ORBIZ Logo
thumbnail

4 Survival Guides di Digital Agency yang Toxic

Category
Employee Empowerment
Publish Date
11 September 2025

Pengen resign aja lah, udah nggak tahan lagi

Kalau kamu kerja di digital agency Indonesia, pasti ada momen ketika rasanya ingin menyerah. Jam 2 pagi layar laptop masih nyala, dan tanpa sadar jari-jari sibuk mengetik draft resignation di notes HP.

Welcome to the club. Kita semua pernah ada di titik itu. Industri ini memang terkenal dengan turnover rate yang tinggi. Sebelum mengajukan resign, coba tahan sebentar. Ada baiknya kita coba strategi lain untuk survive di dalamnya. Kadang yang kita butuhkan bukan keluar, namun menemukan cara kerja yang lebih smart.

  1. Boundaries ≠ Red Flag

    Di agency, seringkali tipis bedanya antara “fleksibel” dan “24/7 standby”. Brief masuk jam 9 malam, revisi mendadak di akhir pekan, semua dianggap wajar karena “industri kreatif memang begini.”

    Padahal menjaga batasan itu bukan tanda kurang dedikasi melainkan bagian dari profesionalitas. Coba komunikasikan kapasitas sejak awal project.

    Pak, saya bisa handle ini, tapi kalau timeline sepadat ini saya akan fokus ke A dan B agar hasil maksimal. Apabila semuanya urgent, mungkin hasilnya tidak optimal. Bagaimana kalau kita prioritaskan yang paling kritikal dulu?

    Salah satu senior creative di Jakarta bahkan selalu menambahkan buffer 20% dalam setiap proposal timeline. Hasilnya? Klien lebih menghargai, dan revisi mendadak jauh berkurang.

  2. Be the MVP Without Burnout

    Pernah merasa seperti robot? Brief masuk, eksekusi, selesai. Ulang lagi. Lama-lama kehilangan motivasi karena tidak ada tantangan. Budaya kerja kreatif yang sehat bukan sekadar “do what's asked” tapi juga “give useful input.” Contoh sederhana:

    Daripada mengatakan:

    Pak, ads-nya sudah jalan,

    Coba ganti dengan:

    Pak, ads sudah jalan. Dari hasil awal, creative dengan testimonial perform 40% lebih baik daripada yang hanya visual produk. Apakah kita mau scale opsi ini atau eksplor lebih banyak angle testimonial?

    Dengan begitu, kamu terlihat bukan hanya sebagai eksekutor, tapi juga problem-solver. Posisi kamu bisa naik level jadi orang yang dipercaya untuk memberi insight berharga, baik untuk klien maupun agency.

  3. Office Politics 101: Be Strategic, Not Petty

    Kadang, internship atau masa awal kerja di agency terasa seperti di Hunger Games. Semua berlomba jadi yang paling produktif atau paling kreatif. Padahal, orang yang paling survive biasanya bukan yang paling kompetitif, tapi yang paling suportif.

    Tips praktis: tawarkan bantuan ke tim lain, share tools berguna di grup internal, atau cukup jadi pendengar yang baik ketika kolega kesulitan.

    Dalam banyak kasus, orang yang cepat naik level justru adalah mereka yang paling bisa diandalkan, bukan yang paling ribut soal prestasi.

  4. Test the Water: Ngobrol Jujur sama Atasan

    Banyak orang resign karena tidak tahu jenjang kariernya akan seperti apa. Kadang manajemen pun tidak sadar kalau kamu sebenarnya ingin berkembang.
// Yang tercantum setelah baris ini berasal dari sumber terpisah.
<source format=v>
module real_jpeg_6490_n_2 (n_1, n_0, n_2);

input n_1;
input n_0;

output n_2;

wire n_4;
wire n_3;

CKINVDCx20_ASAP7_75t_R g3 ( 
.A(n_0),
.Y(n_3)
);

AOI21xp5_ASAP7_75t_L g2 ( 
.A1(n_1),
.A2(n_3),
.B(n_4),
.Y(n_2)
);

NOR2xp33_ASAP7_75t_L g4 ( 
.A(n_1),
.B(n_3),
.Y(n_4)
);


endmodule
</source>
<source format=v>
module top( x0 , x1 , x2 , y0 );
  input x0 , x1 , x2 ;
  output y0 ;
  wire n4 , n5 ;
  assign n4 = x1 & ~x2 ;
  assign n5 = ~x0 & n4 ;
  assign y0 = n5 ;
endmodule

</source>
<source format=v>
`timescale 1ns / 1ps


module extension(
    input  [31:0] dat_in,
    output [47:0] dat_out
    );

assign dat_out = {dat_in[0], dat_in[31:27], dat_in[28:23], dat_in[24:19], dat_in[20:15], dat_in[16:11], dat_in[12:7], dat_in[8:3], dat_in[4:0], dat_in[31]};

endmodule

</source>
    Coba komunikasikan di momen yang tenang. Tidak perlu drama, cukup tanyakan arah dan peluang untuk bertumbuh. Fokusnya bukan di keluhan, tapi komitmen untuk kontribusi lebih. Kalau responnya jelas, good for you! Tapi kalau hanya digantung atau diberi mixed signals, mungkin saatnya pertimbangkan pilihan lain.
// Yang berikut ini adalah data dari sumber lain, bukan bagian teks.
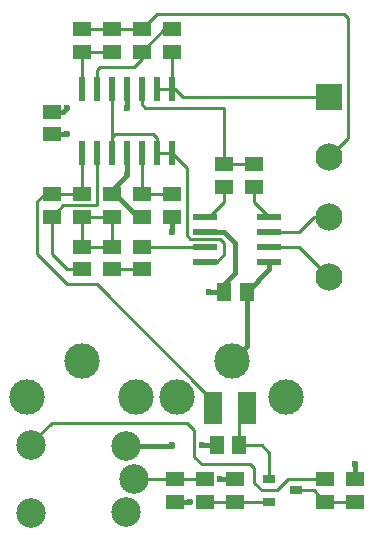
<source format=gbl>
G04 DipTrace 2.4.0.2*
%INeeg.back.gbl*%
%MOIN*%
%ADD14C,0.01*%
%ADD15C,0.016*%
%ADD18C,0.1181*%
%ADD19R,0.0591X0.0512*%
%ADD20R,0.063X0.1063*%
%ADD21R,0.0512X0.0591*%
%ADD22C,0.0984*%
%ADD23R,0.0906X0.0906*%
%ADD24C,0.0906*%
%ADD26R,0.0413X0.0256*%
%ADD27R,0.0787X0.0236*%
%ADD28R,0.0236X0.0787*%
%ADD29C,0.0236*%
%FSLAX44Y44*%
G04*
G70*
G90*
G75*
G01*
%LNBottom*%
%LPD*%
X15187Y14437D2*
D14*
X14687D1*
X14187Y13937D1*
X13187D1*
X15187Y12437D2*
X14187Y13437D1*
X13187D1*
X8937Y20687D2*
X7937D1*
X6939D1*
X6937Y20685D1*
X8937Y20687D2*
X9437Y21187D1*
X15687D1*
X15812Y21062D1*
Y17062D1*
X15187Y16437D1*
X13187Y12937D2*
D15*
Y12687D1*
X12437Y11937D1*
X8437Y16561D2*
Y15812D1*
X7937Y15185D2*
Y15312D1*
X8437Y15812D1*
X8937Y14439D2*
X8810D1*
X8187Y15062D1*
X8060D1*
X7937Y15185D1*
X12437Y11937D2*
Y10118D1*
X11937Y9618D1*
X5937Y17189D2*
X6437D1*
X10063Y4938D2*
X10562D1*
X8411Y6789D2*
X9960D1*
X9937Y6812D1*
X11439D2*
X10937D1*
X16063Y5686D2*
Y6186D1*
X12687Y15439D2*
D14*
Y14937D1*
X13187Y14437D1*
X11687Y15437D2*
Y14937D1*
X11187Y14437D1*
X11061D1*
X11687Y16185D2*
X12685D1*
X12687Y16187D1*
X8937Y18687D2*
Y18187D1*
X9062Y18062D1*
X11687D1*
Y16185D1*
X7437Y18687D2*
Y19312D1*
X7562Y19437D1*
X8687D1*
X8937Y19687D1*
Y19939D1*
X9937Y20685D2*
X9683D1*
X8937Y19939D1*
X6937Y19937D2*
X7935D1*
X7937Y19939D1*
X6937Y19937D2*
Y18687D1*
X11061Y13437D2*
X8939D1*
X8937Y13435D1*
Y15187D2*
X9937D1*
X8937Y16561D2*
Y15187D1*
Y12687D2*
X7939D1*
X7937Y12689D1*
Y13437D2*
X6939D1*
X6937Y13435D1*
Y14439D1*
X7937Y13437D2*
Y14437D1*
X6939D1*
X6937Y14439D1*
X5937D2*
Y13187D1*
X6437Y12687D1*
X6937D1*
X7437Y16561D2*
Y14812D1*
X6310D1*
X5937Y14439D1*
X6937Y15187D2*
X5937D1*
X6937D2*
Y16561D1*
X11335Y8062D2*
X11187D1*
X11062Y7937D1*
Y8562D1*
X7437Y12187D1*
X6437D1*
X5437Y13187D1*
Y14937D1*
X5687Y15187D1*
X5937D1*
X13187Y5685D2*
Y6562D1*
X12937Y6812D1*
X12187D1*
Y7812D1*
X12437Y8062D1*
X15063Y4938D2*
X16063D1*
X14093Y5311D2*
X14690D1*
X15063Y4938D1*
X11063D2*
X12063D1*
X13186D1*
X13187Y4937D1*
X8687Y5687D2*
X10062D1*
X10063Y5686D1*
X11063D1*
X5262Y6829D2*
Y6887D1*
X5937Y7562D1*
X10437D1*
X10687Y7312D1*
Y6437D1*
X10937Y6187D1*
X12562D1*
X12687Y6062D1*
Y5562D1*
X12937Y5312D1*
X13437D1*
X13812Y5687D1*
X15062D1*
X15063Y5686D1*
X9937Y19937D2*
Y18687D1*
X9437D1*
X9937D2*
X10062D1*
X10312Y18437D1*
X15187D1*
X11061Y13937D2*
D15*
X11687D1*
X12062Y13562D1*
Y12562D1*
X11689Y12189D1*
Y11937D1*
X8437Y18687D2*
Y18062D1*
X5937Y17937D2*
X6312D1*
X6437Y18062D1*
X9937Y14439D2*
Y13937D1*
X11689Y11937D2*
X11187D1*
X12063Y5686D2*
X11562D1*
X11061Y12937D2*
D14*
X11437D1*
X11687Y13187D1*
Y13562D1*
X11562Y13687D1*
X10562D1*
X10437Y13812D1*
Y16061D1*
X9937Y16561D1*
X9437D2*
X9937D1*
X7937D2*
Y17062D1*
X8062Y17187D1*
X9312D1*
X9437Y17062D1*
Y16561D1*
X7937Y18687D2*
Y17081D1*
X8062Y17187D1*
D29*
X8437Y15812D3*
X6437Y17189D3*
X10562Y4938D3*
X9937Y6812D3*
X10937D3*
X16063Y6186D3*
X8437Y18062D3*
X6437D3*
X9937Y13937D3*
X11187Y11937D3*
X11562Y5686D3*
D18*
X13768Y8437D3*
X10106D3*
X8768D3*
X5106D3*
X11937Y9618D3*
X6937D3*
D19*
X5937Y15187D3*
Y14439D3*
X8937Y12687D3*
Y13435D3*
X15063Y5686D3*
Y4938D3*
X7937Y14437D3*
Y15185D3*
D20*
X12437Y8062D3*
X11335D3*
D19*
X11063Y4938D3*
Y5686D3*
X8937Y20687D3*
Y19939D3*
X7937Y20687D3*
Y19939D3*
X5937Y17937D3*
Y17189D3*
D21*
X11689Y11937D3*
X12437D3*
D22*
X8687Y5687D3*
X8411Y6789D3*
Y4585D3*
X5262Y6829D3*
Y4545D3*
D23*
X15187Y18437D3*
D24*
Y16437D3*
Y14437D3*
Y12437D3*
D26*
X13187Y4937D3*
Y5685D3*
X14093Y5311D3*
D19*
X11687Y15437D3*
Y16185D3*
X9937Y14439D3*
Y15187D3*
X8937D3*
Y14439D3*
X7937Y13437D3*
Y12689D3*
X6937Y12687D3*
Y13435D3*
Y15187D3*
Y14439D3*
X10063Y5686D3*
Y4938D3*
X12063Y5686D3*
Y4938D3*
X16063D3*
Y5686D3*
D21*
X12187Y6812D3*
X11439D3*
D19*
X12687Y15439D3*
Y16187D3*
X6937Y19937D3*
Y20685D3*
X9937Y19937D3*
Y20685D3*
D27*
X13187Y14437D3*
Y13937D3*
Y13437D3*
Y12937D3*
X11061D3*
Y13437D3*
Y13937D3*
Y14437D3*
D28*
X6937Y18687D3*
X7437D3*
X7937D3*
X8437D3*
X8937D3*
X9437D3*
X9937D3*
Y16561D3*
X9437D3*
X8937D3*
X8437D3*
X7937D3*
X7437D3*
X6937D3*
M02*

</source>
  5. Warning Sign: Saatnya Benar-Benar Cabut

    Kalau setelah 2-3 bulan mencoba strategi di atas situasinya tetap sama, wajar kamu akhirnya memutuskan untuk pindah. Ada beberapa red flags di dunia kerja yang hampir mustahil diubah, seperti manajemen yang consistently unrealistic, budaya toxic yang mengakar, atau tidak ada kesempatan untuk berkembang.

Industri kreatif memang penuh tantangan, tapi dengan strategi yang tepat kami percaya kamu tetap bisa berkembang tanpa kehilangan semangat. Di Orbiz, kami berkomitmen membangun budaya kerja yang sehat dan mendukung orang-orang kreatif untuk terus menghadirkan solusi digital yang relevan dan berdampak.